Before Covid, many banks offered two options for international transactions – either to come to the branch or fax us a form, neither of which worked very well during the pandemic and in a digital world. So there was a risk of rapid evolution to enable digital operations involving lower costs. As small businesses started to leave banks more rapidly, when a number of fintech providers started entering the market with digital and lower-cost offerings, it led to banks waking up to innovate – either defend their customer base or recapture those that are leaving. I think that's opened a wider window to partnerships and opportunities than I've ever seen.

Last month, Wise launched the SWIFT Receive service – how does it help in cross-border payments among banks?

Ryan Z.: Most of our offerings previously were around sending money – on how we can enable partners to send money internationally. Now that we've optimized that with several partners, they've returned and said it would also be great to receive money. For many banks and fintechs, access to SWIFT is a big investment. We found an opportunity where we can help lower that investment and streamline that access to receiving international payments much faster than building it themselves. By adding the Receive product, enabled partners can have complete international payments, offering both send and receive.

How does Wise protect against digital payments fraud?

Ryan Z.: Wise has a global fraud engine that we've built in-house to monitor fraud across all our customers – and partners as well, to give them the benefit of having our global view to spot and avoid fraud. Additionally, banks themselves also continue to screen for fraud. It is a double-layered screening to ensure that the payments being made are safe and secure.

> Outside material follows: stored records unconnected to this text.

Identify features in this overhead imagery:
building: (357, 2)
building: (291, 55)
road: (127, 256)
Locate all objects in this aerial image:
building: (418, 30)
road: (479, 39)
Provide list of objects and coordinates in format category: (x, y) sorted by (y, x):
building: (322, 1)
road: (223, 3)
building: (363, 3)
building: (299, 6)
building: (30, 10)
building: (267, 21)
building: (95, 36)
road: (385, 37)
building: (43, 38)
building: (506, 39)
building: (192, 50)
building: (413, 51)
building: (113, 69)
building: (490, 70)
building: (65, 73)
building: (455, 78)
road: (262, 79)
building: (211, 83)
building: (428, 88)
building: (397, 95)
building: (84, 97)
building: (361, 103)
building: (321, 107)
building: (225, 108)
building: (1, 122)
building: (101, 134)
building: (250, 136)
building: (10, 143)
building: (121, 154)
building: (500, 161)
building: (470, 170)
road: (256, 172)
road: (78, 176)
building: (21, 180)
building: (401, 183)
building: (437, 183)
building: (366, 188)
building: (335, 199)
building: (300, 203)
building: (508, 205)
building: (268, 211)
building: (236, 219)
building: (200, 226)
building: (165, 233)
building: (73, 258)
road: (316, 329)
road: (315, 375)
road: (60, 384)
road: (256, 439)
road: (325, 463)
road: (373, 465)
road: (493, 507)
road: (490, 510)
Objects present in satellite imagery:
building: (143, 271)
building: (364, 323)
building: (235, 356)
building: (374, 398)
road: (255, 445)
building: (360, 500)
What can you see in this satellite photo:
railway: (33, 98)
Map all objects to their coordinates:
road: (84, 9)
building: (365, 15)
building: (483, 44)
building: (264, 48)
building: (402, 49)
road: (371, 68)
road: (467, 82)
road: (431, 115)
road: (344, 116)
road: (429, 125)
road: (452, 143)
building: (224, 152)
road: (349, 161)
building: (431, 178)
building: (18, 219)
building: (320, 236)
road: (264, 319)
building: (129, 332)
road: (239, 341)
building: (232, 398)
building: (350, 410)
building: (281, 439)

How do the demands of B2B payments compare to those of retail customers?

Ryan Z.: One of the biggest drivers of growth for us lately is B2B payments. We started out as a remittance company enabling just personal transfers – and today, about 40% of our volume comes from businesses that are rapidly growing in the space seeking the same features as retail customers: speed, low costs, and a fully digital experience. The market now has basically one demand – a great user experience, which is one thing that we have excelled in, and we've extended that same offering to our business customers. The same trend can be seen in the B2B space, where businesses now act like retail customers, in choosing a digital experience and a good user experience. Hence, the players in the market that focus on user experience are winning right now.

What does Wise intend to achieve in the future?

Ryan Z.: Right now, we're focused on expansion – as we feel like we've aced the customer or user experience and product line. Now we want to roll that out to new partners and new verticals. So expanding out to new types of partners that we haven't seen before is on the cards – I don't have a public announcement on that today, but we do have some really cool partnerships in the pipeline, which I'm excited to share later this year.